As the United States continues debating expanded health care access, the state of Arizona has begun rationing some care it says it cannot afford to give its poorest residents. Beginning on Oct. 1, Arizona's Medicaid program, the Arizona Health Care Cost Containment System, stopped covering seven types of organ transplants, including heart transplants for non-ischemic cardiomyopathy, lung transplants, pancreatic transplants, some bone marrow transplants and liver transplants for patients with hepatitis C.
The reductions made by the Arizona state government were approved by the federal government, according to an Aug. 11 letter from Gloria Nagle, associate regional administrator for the Division of Medicaid & Children's Health Operations. In addition to limiting organ transplants, Arizona also restricted coverage of prosthetics and zeroed out podiatrists' services, preventive dental services, and wellness and physical exams for adult Medicaid enrollees.

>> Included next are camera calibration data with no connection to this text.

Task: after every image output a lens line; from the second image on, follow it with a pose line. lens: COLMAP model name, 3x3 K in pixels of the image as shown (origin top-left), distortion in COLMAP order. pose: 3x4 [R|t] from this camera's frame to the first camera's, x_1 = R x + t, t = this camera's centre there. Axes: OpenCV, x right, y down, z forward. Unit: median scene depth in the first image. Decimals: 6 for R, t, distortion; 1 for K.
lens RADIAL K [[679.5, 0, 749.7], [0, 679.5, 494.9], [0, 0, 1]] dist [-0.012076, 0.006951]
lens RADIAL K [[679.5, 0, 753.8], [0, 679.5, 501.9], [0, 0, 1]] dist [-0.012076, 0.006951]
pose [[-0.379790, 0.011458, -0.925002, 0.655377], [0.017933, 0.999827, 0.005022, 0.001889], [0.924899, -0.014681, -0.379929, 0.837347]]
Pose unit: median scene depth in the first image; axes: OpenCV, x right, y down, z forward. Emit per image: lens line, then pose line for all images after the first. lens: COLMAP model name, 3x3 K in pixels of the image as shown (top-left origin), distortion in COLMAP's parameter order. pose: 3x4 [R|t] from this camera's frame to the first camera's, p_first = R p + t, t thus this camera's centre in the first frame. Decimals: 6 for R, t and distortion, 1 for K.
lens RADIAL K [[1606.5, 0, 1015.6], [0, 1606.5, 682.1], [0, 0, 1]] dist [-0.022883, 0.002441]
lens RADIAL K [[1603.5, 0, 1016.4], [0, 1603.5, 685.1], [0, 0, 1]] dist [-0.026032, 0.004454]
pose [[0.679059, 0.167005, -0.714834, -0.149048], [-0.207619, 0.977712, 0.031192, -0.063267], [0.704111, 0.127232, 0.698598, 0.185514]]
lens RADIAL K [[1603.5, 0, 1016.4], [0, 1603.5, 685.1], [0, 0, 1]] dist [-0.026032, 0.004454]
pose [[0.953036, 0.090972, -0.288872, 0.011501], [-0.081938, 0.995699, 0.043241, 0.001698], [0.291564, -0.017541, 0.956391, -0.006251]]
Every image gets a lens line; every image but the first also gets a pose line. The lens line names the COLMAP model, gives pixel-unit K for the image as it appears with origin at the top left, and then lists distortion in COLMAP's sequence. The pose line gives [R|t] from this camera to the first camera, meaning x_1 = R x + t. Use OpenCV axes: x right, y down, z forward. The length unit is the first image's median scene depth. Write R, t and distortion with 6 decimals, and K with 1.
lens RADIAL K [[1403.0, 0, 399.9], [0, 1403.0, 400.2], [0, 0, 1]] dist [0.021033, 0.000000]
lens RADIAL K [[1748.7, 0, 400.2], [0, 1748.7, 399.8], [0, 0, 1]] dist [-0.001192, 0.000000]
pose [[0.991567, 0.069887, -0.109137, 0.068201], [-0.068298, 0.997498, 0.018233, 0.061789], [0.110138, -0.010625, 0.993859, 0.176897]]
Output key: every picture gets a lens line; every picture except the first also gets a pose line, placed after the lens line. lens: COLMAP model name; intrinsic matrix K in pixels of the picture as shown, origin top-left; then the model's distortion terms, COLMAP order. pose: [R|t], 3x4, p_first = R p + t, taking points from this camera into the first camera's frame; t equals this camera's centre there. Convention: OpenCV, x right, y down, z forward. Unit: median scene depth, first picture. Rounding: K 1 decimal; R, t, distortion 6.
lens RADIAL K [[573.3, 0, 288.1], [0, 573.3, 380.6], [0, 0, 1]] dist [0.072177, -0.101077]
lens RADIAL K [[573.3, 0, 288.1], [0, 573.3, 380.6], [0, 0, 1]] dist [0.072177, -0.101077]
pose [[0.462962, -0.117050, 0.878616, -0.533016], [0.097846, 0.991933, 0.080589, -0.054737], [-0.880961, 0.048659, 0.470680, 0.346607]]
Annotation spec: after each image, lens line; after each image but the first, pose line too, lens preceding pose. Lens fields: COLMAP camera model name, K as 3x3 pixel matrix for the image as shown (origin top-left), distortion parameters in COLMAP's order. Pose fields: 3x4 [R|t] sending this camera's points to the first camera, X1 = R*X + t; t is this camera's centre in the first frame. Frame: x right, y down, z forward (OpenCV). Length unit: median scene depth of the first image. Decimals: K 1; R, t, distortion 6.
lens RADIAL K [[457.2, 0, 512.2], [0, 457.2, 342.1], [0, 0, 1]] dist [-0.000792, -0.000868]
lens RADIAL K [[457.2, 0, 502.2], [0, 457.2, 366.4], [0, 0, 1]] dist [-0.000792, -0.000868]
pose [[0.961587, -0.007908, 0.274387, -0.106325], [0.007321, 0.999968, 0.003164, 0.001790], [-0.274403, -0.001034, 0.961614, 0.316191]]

"This may be a harbinger of what will evolve in this Obama national healthcare system where the expense of the health system will only be able to be contained by limitation of access," said Dr. David C. Cronin, director of liver transplantation at the Medical College of Wisconsin. "So everybody may be covered, but all services may not be available."
Of Arizona's decision to pull the plug on an insured patient's transplant, he said, "I don't see how that's fair on any level. It's indefensible to renege if the patient did everything they were supposed to do and they don't have another option. You shouldn't try to balance your budget on the backs of the most desperate patients."
Arizona's Republican governor and legislature, who already control the state's purse strings, want even more independence when it comes to determining which health care services Arizona Medicaid patients receive. Indeed, Arizona's newly elected Senate President Russell Pearce has argued for cutting the state's Medicaid program, even if that means Arizona will lose about $7 billion worth of federal grants.
"If we're saving money, the fact we lose some federal money means nothing," Pearce recently said. "If you can't afford Dillard's, even though they're having a great sale, you can't afford Dillard's."
Dr. Michael Shapiro, chief of organ transplantation at Hackensack University Medical Center in New Jersey, balked at the way Arizona chose to reduce its record deficit: "They're cutting in the wrong place."